Pensar en un pintor italiano cuando estás triste supone un ejercicio de humildad. Todo tu dolor no puede ser más grande que el de alguien que vivió preso de las ataduras de su época, alguien que para comer tenía que producir obras sacras. Quizá a Caravaggio lo que le hubiese hecho disfrutar fuese pintar personas corrientes, pintar putas, pintar ladrones, pintar viejos desdentados que ven pasar barcos en el puerto. Pero había que comer, siempre hay que comer.
Con todo y con eso su obra es descomunal, él solo se inventó el barroco y si le dejan incluso se adelanta a su tiempo e inventa el naturalismo.
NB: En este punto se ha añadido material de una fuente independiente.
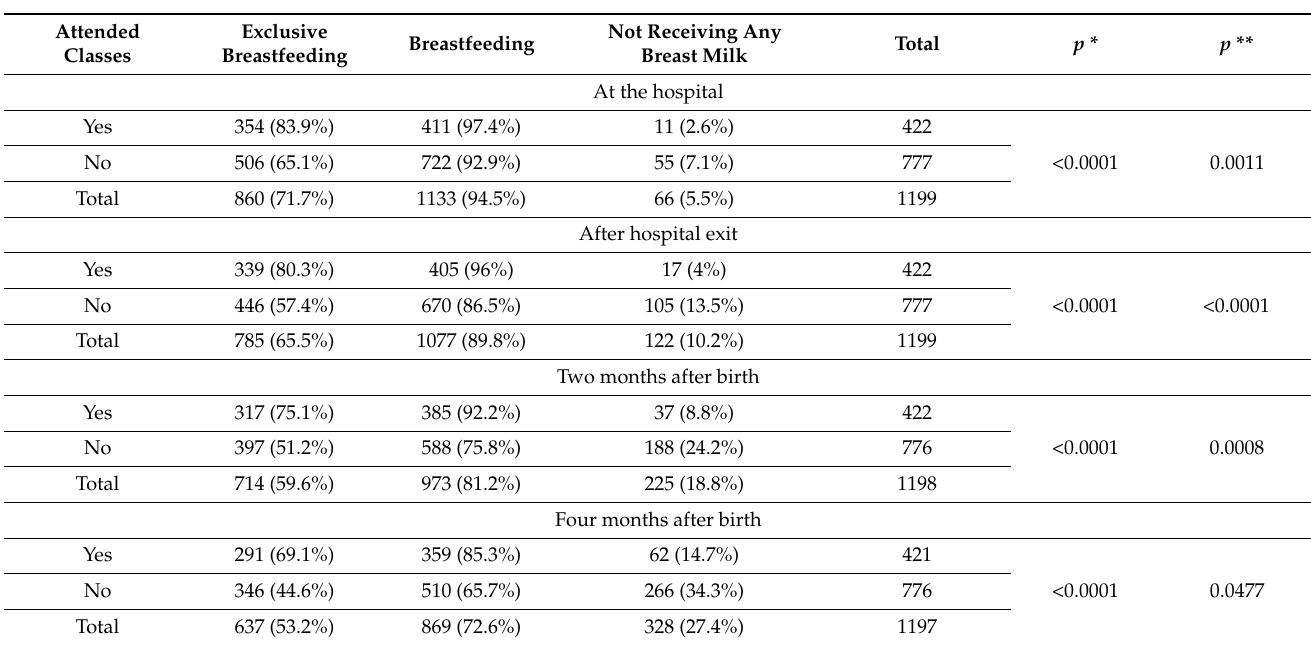
Table 6. The relationship between the attendance of antenatal breastfeeding classes and the rates of the exclusive breastfeeding, the breastfeeding and the infants who did not receive any breast milk by infants’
Hablar hoy de Caravaggio no es casualidad. El sábado, matando el tiempo en el Corte Inglés de Nuevos Ministerios, vi un libro sobre el pintor que ha editado Taschen. Me paré delante como si estuviera ante el sagrario de una catedral y fui pasando lentamente las páginas. Caravaggio estaba allí, sin duda los alemanes habían hecho un buen trabajo, los cuadros estaban bastante bien impresos. Pude ver sus mejores obras, estaban esperándome escondidas tras una tapa de cartón en un sábado cercano a la navidad. Fue como encontrarme al propio Michelangelo Merisi que me esperaba para recordarme que mi tristeza es una gilipollez de niño mimado, una pose de ser inmaduro al que no le ha pasado nada sorprendente en la vida. ¿Has matado a un hombre con tus propias manos?, me preguntó. No, no he matado a nadie, contesté cabizbajo y luego volví a cerrar el libro y me alejé de allí con la alegría contenida de alguien que acaba de ganar una batalla en miniatura. Moraleja: es bueno de vez en cuando poner tu tristeza al lado de otra que la deje en ridículo.